COLUMBIA, SC (WIS) - Some South Carolinians have had their money, cars or homes taken by law enforcement without even being charged with a crime.
This is allowed in South Carolina. Law enforcement needs probable cause to take your property if they believe it was obtained through illegal means or used for illegal activity.
Representative Todd Rutherford (D-Richland) is an attorney, he said, “When I walked into my office and I said how many clients had money taken by law enforcement and no charges were filed. My office started riddling off name after name. Situation after situation. County after county.” This is something lawmakers want to stop.
Representative Alan Clemmons (R-Horry) filed the Asset Forfeiture and Private Property Protection Act (H.3968). He said, “The way we're doing it today is un-American. The legislature created that process. So now it's time for us to look at what's happening and change it accordingly.”

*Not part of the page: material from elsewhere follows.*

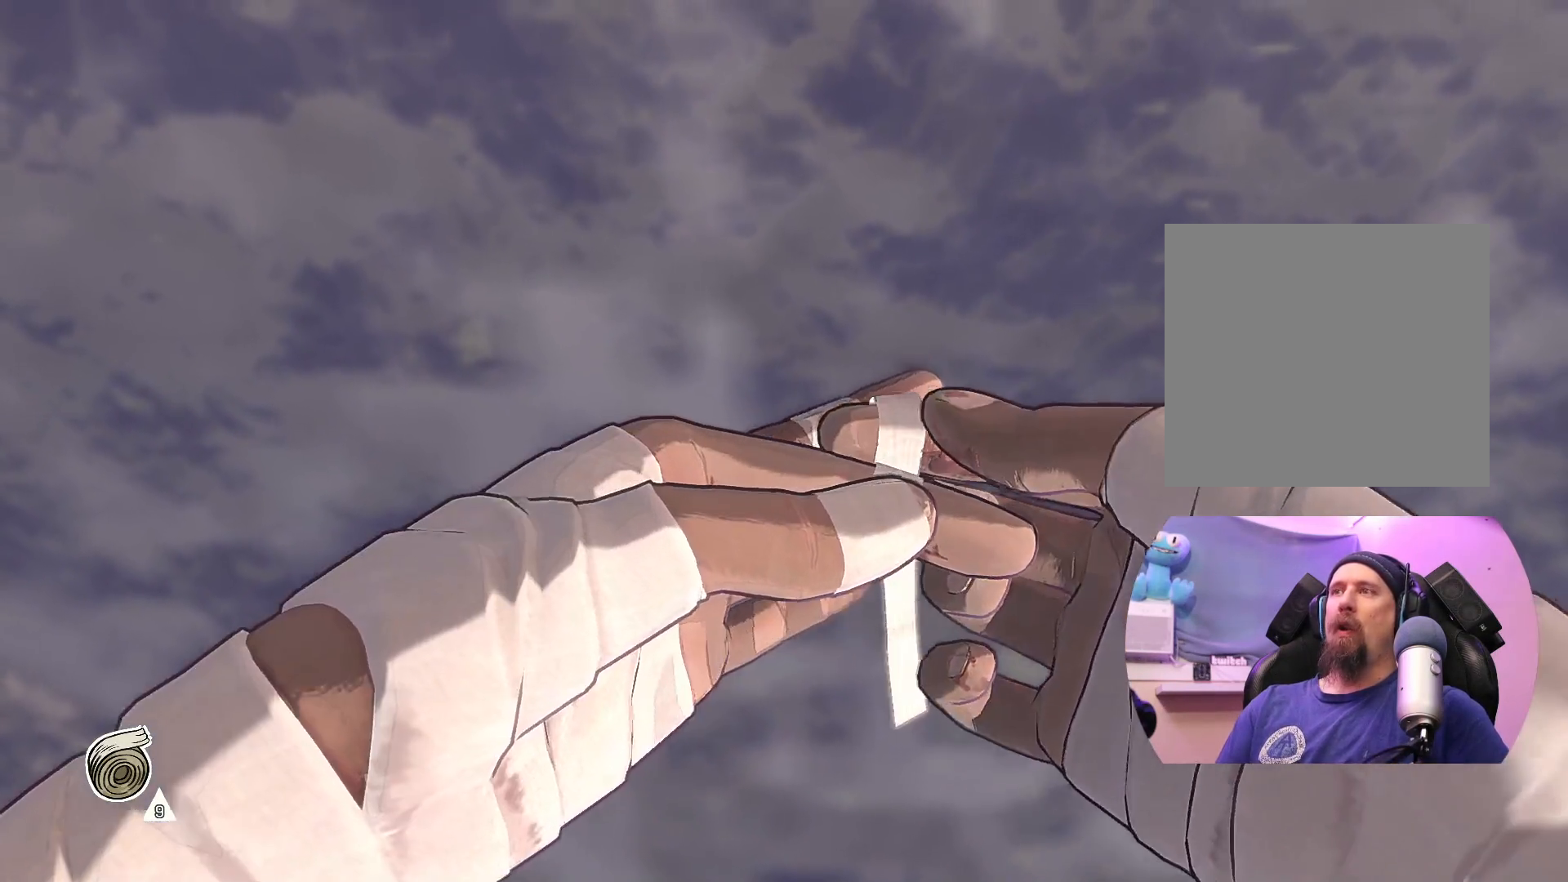
{"buttons": ["A"], "left_stick": "up-right", "right_stick": "center", "events": [[133, "left_stick", "left"], [317, "left_stick", "up"], [383, "left_stick", "up-right"]]}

The bill has more than 100 sponsors and bipartisan support. H.3968 wants to abolish civil asset forfeiture in South Carolina. The bill requires a criminal conviction before property can be seized.
According to the non-profit libertarian public interest law firm, Institute for Justice, from 2009 to 2014, law enforcement in South Carolina seized an estimated $22 million of forfeiture proceeds.
Rep. Clemmons said according to a recent investigative story from the Greenville News, “In twenty-percent of all the forfeiture cases in South Carolina there was never a charge.”
Law enforcement say they are not necessarily against the bill. They believe exceptions should be made instead of entirely abolishing the law.
They say these forfeitures are important in stopping drug trafficking and other criminal activities in the state. Spartanburg County Sheriff Chuck Wright said, “We’re doing it properly. We’re not taking people’s money. We’re not standing on the side of the road saying give us the money or you’re going to have to wait for 45 minutes until a dog gets here. We don’t do it that way.”
The bill would also change the potential incentive asset forfeiture creates. According to South Carolina law, 95% of forfeiture proceeds can be retained by local agencies. (75% to law enforcement and 20% to prosecutors).
Rep. Alan Clemmons said, “The legislature sees policing and public safety as it’s number one duty and responsibility. We are going to fund public safety at appropriate levels.”
The Judiciary Constitutional Laws subcommittee gave a favorable vote on a bill that would created a public online database on forfeitures cases in South Carolina. This will add more transparency to the process.